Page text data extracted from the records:
══════════

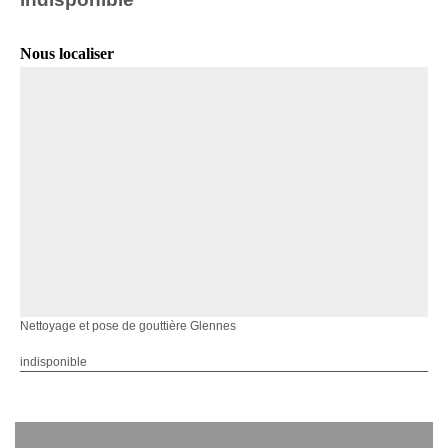
Nous localiser
Nettoyage et pose de gouttière Glennes
indisponible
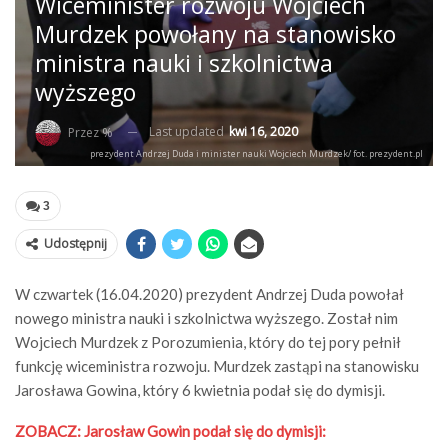
Wiceminister rozwoju Wojciech
Murdzek powołany na stanowisko
ministra nauki i szkolnictwa
wyższego
Last updated
kwi 16, 2020
Przez %
prezydent Andrzej Duda i minister nauki Wojciech Murdzek/ fot. prezydent.pl
3
Udostępnij
W czwartek (16.04.2020) prezydent Andrzej Duda powołał
nowego ministra nauki i szkolnictwa wyższego. Został nim
Wojciech Murdzek z Porozumienia, który do tej pory pełnił
funkcję wiceministra rozwoju. Murdzek zastąpi na stanowisku
Jarosława Gowina, który 6 kwietnia podał się do dymisji.
ZOBACZ: Jarosław Gowin podał się do dymisji:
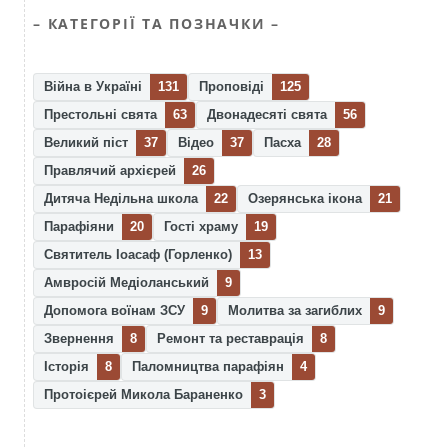
– КАТЕГОРІЇ ТА ПОЗНАЧКИ –
Війна в Україні
131
Проповіді
125
Престольні свята
63
Двонадесяті свята
56
Великий піст
37
Відео
37
Пасха
28
Правлячий архієрей
26
Дитяча Недільна школа
22
Озерянська ікона
21
Парафіяни
20
Гості храму
19
Святитель Іоасаф (Горленко)
13
Амвросій Медіоланський
9
Допомога воїнам ЗСУ
9
Молитва за загиблих
9
Звернення
8
Ремонт та реставрація
8
Історія
8
Паломництва парафіян
4
Протоієрей Микола Бараненко
3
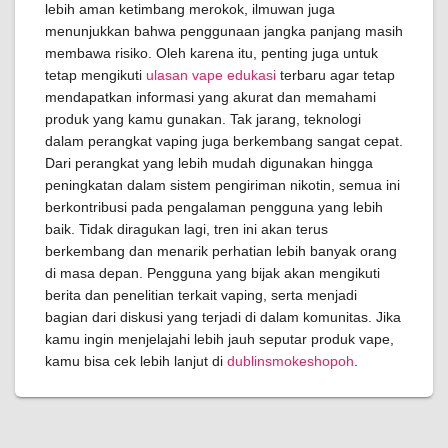
lebih aman ketimbang merokok, ilmuwan juga
menunjukkan bahwa penggunaan jangka panjang masih
membawa risiko. Oleh karena itu, penting juga untuk
tetap mengikuti
ulasan vape edukasi
terbaru agar tetap
mendapatkan informasi yang akurat dan memahami
produk yang kamu gunakan. Tak jarang, teknologi
dalam perangkat vaping juga berkembang sangat cepat.
Dari perangkat yang lebih mudah digunakan hingga
peningkatan dalam sistem pengiriman nikotin, semua ini
berkontribusi pada pengalaman pengguna yang lebih
baik. Tidak diragukan lagi, tren ini akan terus
berkembang dan menarik perhatian lebih banyak orang
di masa depan. Pengguna yang bijak akan mengikuti
berita dan penelitian terkait vaping, serta menjadi
bagian dari diskusi yang terjadi di dalam komunitas. Jika
kamu ingin menjelajahi lebih jauh seputar produk vape,
kamu bisa cek lebih lanjut di
dublinsmokeshopoh
.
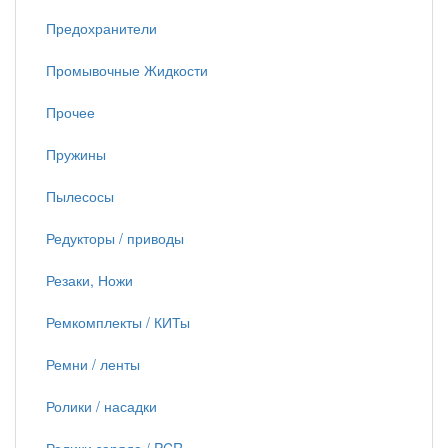
Предохранители
Промывочные Жидкости
Прочее
Пружины
Пылесосы
Редукторы / приводы
Резаки, Ножи
Ремкомплекты / КИТы
Ремни / ленты
Ролики / насадки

══════════

**Task to complete**: Copy every line of text from all the records above word for word, leaving out the pictures.

**Response for this exercise**:
Nous localiser
Nettoyage et pose de gouttière Glennes
indisponible
Wiceminister rozwoju Wojciech
Murdzek powołany na stanowisko
ministra nauki i szkolnictwa
wyższego
Last updated
kwi 16, 2020
Przez %
prezydent Andrzej Duda i minister nauki Wojciech Murdzek/ fot. prezydent.pl
3
Udostępnij
W czwartek (16.04.2020) prezydent Andrzej Duda powołał
nowego ministra nauki i szkolnictwa wyższego. Został nim
Wojciech Murdzek z Porozumienia, który do tej pory pełnił
funkcję wiceministra rozwoju. Murdzek zastąpi na stanowisku
Jarosława Gowina, który 6 kwietnia podał się do dymisji.
ZOBACZ: Jarosław Gowin podał się do dymisji:
– КАТЕГОРІЇ ТА ПОЗНАЧКИ –
Війна в Україні
131
Проповіді
125
Престольні свята
63
Двонадесяті свята
56
Великий піст
37
Відео
37
Пасха
28
Правлячий архієрей
26
Дитяча Недільна школа
22
Озерянська ікона
21
Парафіяни
20
Гості храму
19
Святитель Іоасаф (Горленко)
13
Амвросій Медіоланський
9
Допомога воїнам ЗСУ
9
Молитва за загиблих
9
Звернення
8
Ремонт та реставрація
8
Історія
8
Паломництва парафіян
4
Протоієрей Микола Бараненко
3
lebih aman ketimbang merokok, ilmuwan juga
menunjukkan bahwa penggunaan jangka panjang masih
membawa risiko. Oleh karena itu, penting juga untuk
tetap mengikuti
ulasan vape edukasi
terbaru agar tetap
mendapatkan informasi yang akurat dan memahami
produk yang kamu gunakan. Tak jarang, teknologi
dalam perangkat vaping juga berkembang sangat cepat.
Dari perangkat yang lebih mudah digunakan hingga
peningkatan dalam sistem pengiriman nikotin, semua ini
berkontribusi pada pengalaman pengguna yang lebih
baik. Tidak diragukan lagi, tren ini akan terus
berkembang dan menarik perhatian lebih banyak orang
di masa depan. Pengguna yang bijak akan mengikuti
berita dan penelitian terkait vaping, serta menjadi
bagian dari diskusi yang terjadi di dalam komunitas. Jika
kamu ingin menjelajahi lebih jauh seputar produk vape,
kamu bisa cek lebih lanjut di
dublinsmokeshopoh
.
Предохранители
Промывочные Жидкости
Прочее
Пружины
Пылесосы
Редукторы / приводы
Резаки, Ножи
Ремкомплекты / КИТы
Ремни / ленты
Ролики / насадки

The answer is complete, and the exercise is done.